The following patch to the x86_64 backend improves the code generated
for a decrement followed by a conditional move. The primary change is
to recognize that after subtracting one, checking the result is -1 (or
equivalently that the original value was zero) can be implemented using
the borrow/carry flag instead of requiring an explicit test instruction.
This is achieved by a new define_insn_and_split that allows combine to
split the desired sequence/composite into a *subsi_3 and *movsicc_noc.
The other change with this patch is/are a pair of peephole2 optimizations
to eliminate register-to-register moves generated during register
allocation. During reload, the compiler doesn't know that inverting
the condition of a conditional cmove can sometimes reduce register
pressure, but this is easy to tidy up during the peephole2 pass (where
swapping the order of the insn's operands performs the required
logic inversion).
Both improvements are demonstrated by the case below:
int foo(int x) {
if (x == 0)
x = 16;
else x--;
return x;
}
And the value of the peephole2 clean-up can be seen on its own in:
int bar(int x) {
x--;
if (x == 0)
x = 16;
return x;
}
Before:
bar: movl %edi, %eax
movl $16, %edx
subl $1, %eax
cmove %edx, %eax
ret
After:
bar: subl $1, %edi
movl $16, %eax
cmovne %edi, %eax
ret
These idioms were inspired by the source code of NIST SciMark4's
Random_nextDouble function, where the tweaks above result in
a ~1% improvement in the MonteCarlo benchmark kernel.

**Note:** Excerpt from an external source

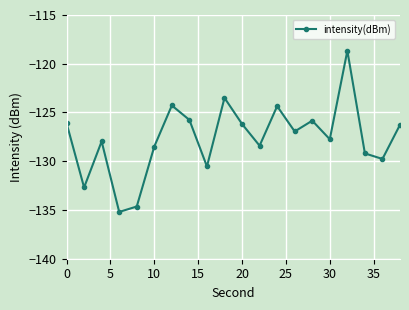

True or false: the data has more than 1 interior local peaks.

True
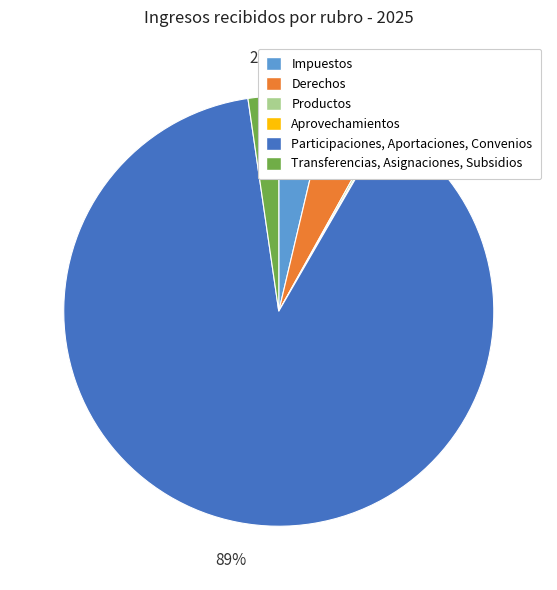

Between Transferencias, Asignaciones, Subsidios and Impuestos, which is larger?

Impuestos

2021-07-30 Roger Sayle <roger@nextmovesoftware.com>
Uroš Bizjak <ubizjak@gmail.com>
gcc/ChangeLog
* config/i386/i386.md (*dec_cmov<mode>): New define_insn_and_split
to generate a conditional move using the carry flag after sub $1.
(peephole2): Eliminate a register-to-register move by inverting
the condition of a conditional move.
gcc/testsuite/ChangeLog
* gcc.target/i386/dec-cmov-1.c: New test.
* gcc.target/i386/dec-cmov-2.c: New test.